New Delhi, Jan. 25: Driven by their respective political and electoral “compulsions”, yesterday’s split in the Nationalist Congress Party was seemingly a “friendly” parting of company between Sharad Pawar and P.A. Sangma.
Yet, the way Sangma went about the split last night suggested his concern to insulate his flock of loyal NCP MLAs in Meghalaya from the new anti-defection law enacted by Parliament during the winter session.
Lest the legislators run the risk of losing their membership if his political rivals seek to invoke the law, Sangma went through an elaborate technical and legal process at a so-called convention of party workers at his residence last night to pronounce a “split” in the party on “ideological” lines.
With the numbers on Pawar’s side, Sangma had no option but to invoke the fundamental principles of the party to split it and get himself elected as the president of the real NCP. He does not fear the possibility of Pawar rocking his boat in Meghalaya or elsewhere in the Northeast. Which was why he declared that the split was a painful one and that he regarded Pawar as one of the tallest leaders in the country.
The amended anti-defection law in the Constitution is clear: it does not entertain any splits in the legislature party. Legislators splitting a party or voluntarily dissociating from the parent party lose their membership of the legislature. The eight NCP MLAs loyal to Sangma in Meghalaya run the risk of becoming the test case for the amended law.

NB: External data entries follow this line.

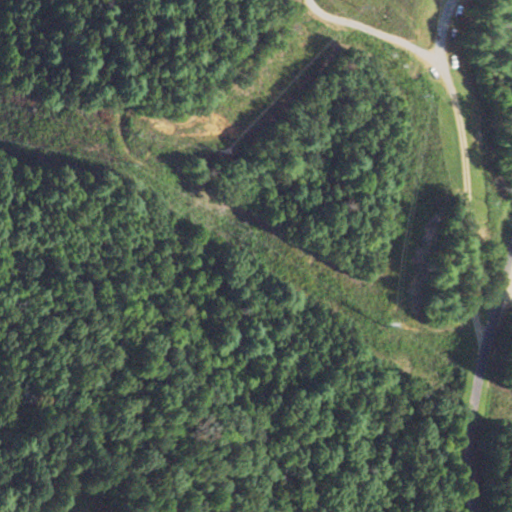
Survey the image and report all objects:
power tower: (125, 158)
power tower: (382, 328)
road: (474, 395)
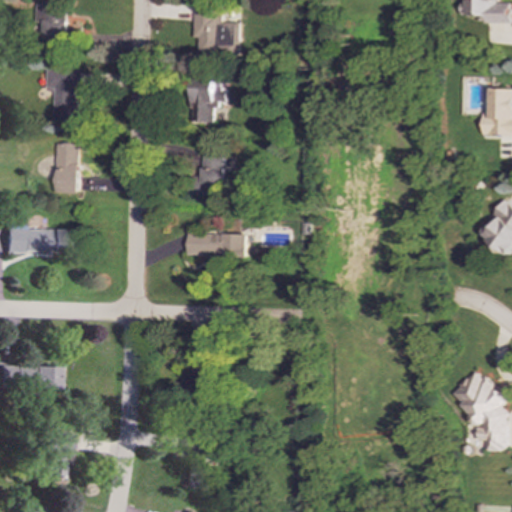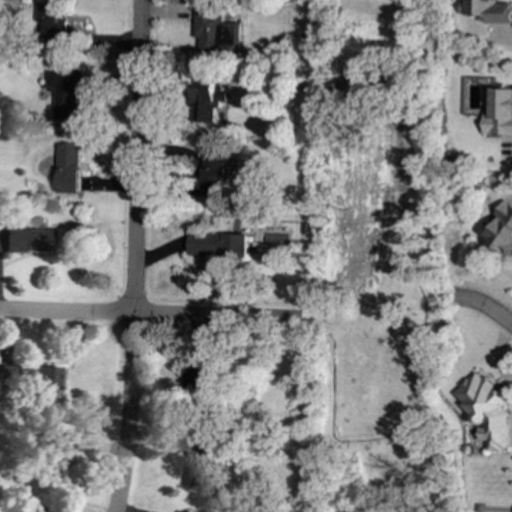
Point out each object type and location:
building: (54, 24)
building: (54, 24)
building: (211, 32)
building: (211, 32)
building: (66, 93)
building: (66, 94)
building: (209, 96)
building: (210, 97)
building: (499, 113)
building: (500, 113)
building: (69, 168)
building: (69, 168)
building: (211, 174)
building: (211, 174)
building: (501, 228)
building: (40, 239)
building: (40, 239)
building: (219, 245)
building: (219, 245)
road: (132, 256)
road: (485, 309)
road: (144, 314)
building: (32, 375)
building: (32, 375)
building: (203, 380)
building: (203, 380)
building: (487, 410)
building: (488, 410)
building: (55, 453)
building: (55, 453)
building: (198, 458)
building: (198, 459)
building: (28, 506)
building: (28, 507)
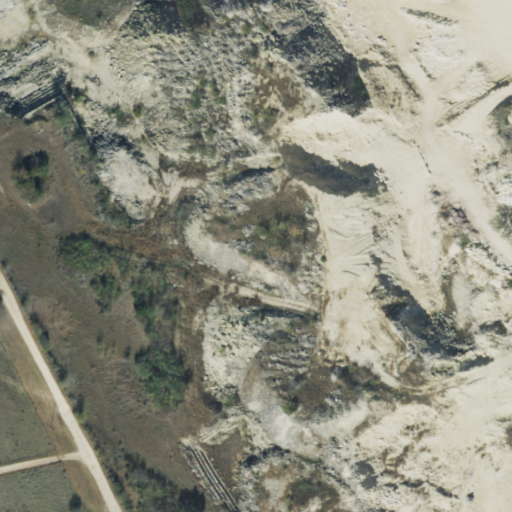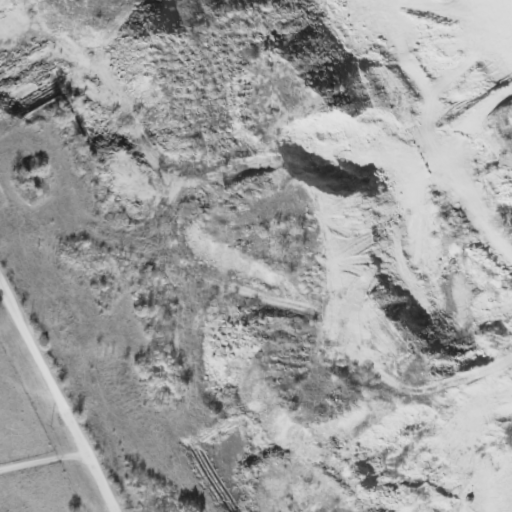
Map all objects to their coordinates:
quarry: (274, 242)
road: (58, 395)
road: (43, 459)
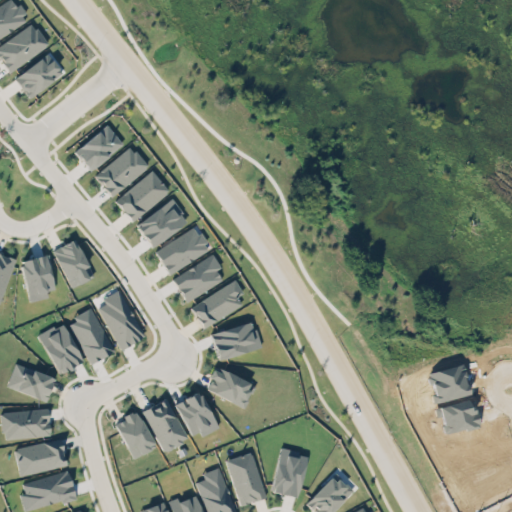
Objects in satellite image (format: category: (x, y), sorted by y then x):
building: (20, 46)
building: (37, 74)
road: (76, 102)
building: (96, 146)
road: (245, 153)
building: (119, 170)
building: (140, 194)
building: (160, 222)
road: (38, 224)
road: (263, 243)
building: (180, 249)
building: (71, 262)
building: (4, 269)
building: (36, 276)
building: (197, 277)
building: (216, 303)
road: (156, 310)
building: (119, 318)
building: (89, 335)
building: (233, 339)
building: (59, 347)
building: (28, 380)
building: (228, 385)
road: (503, 401)
building: (194, 413)
building: (26, 423)
building: (163, 423)
building: (133, 433)
building: (38, 455)
building: (243, 477)
building: (201, 480)
building: (45, 490)
building: (327, 494)
building: (153, 507)
building: (359, 509)
building: (76, 510)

The only circumstance under which a breakaway group of legislators can retain their membership is by proving that the parent party split because of basic ideological reasons.
That was what Sangma precisely sought to establish last night when he announced the split. Since the NCP was formed to oppose a person of foreign origin (read Sonia Gandhi) from becoming Prime Minister, Pawar was going against the basic principles of the party by aligning with her, Sangma asserted.
Pawar’s move was “fundamentally inconsistent” with the party’s founding principles, he said. The fundamental opposition to persons of foreign origin occupying sensitive positions in the government was the basis of the party constitution, as was reflected in the 1999 poll manifesto of the party, he pointed out.
Obviously, Sangma was arguing the case he would put before the Election Commission to convince it to recognise the split.
The recognition of the split is crucial for Sangma and not so much for Pawar. The Meghalaya Assembly in which Sangma has eight MLAs is just into its second year while in Maharashtra, Pawar faces no such problem in the context of the new anti-defection law because the Assembly elections are due this year.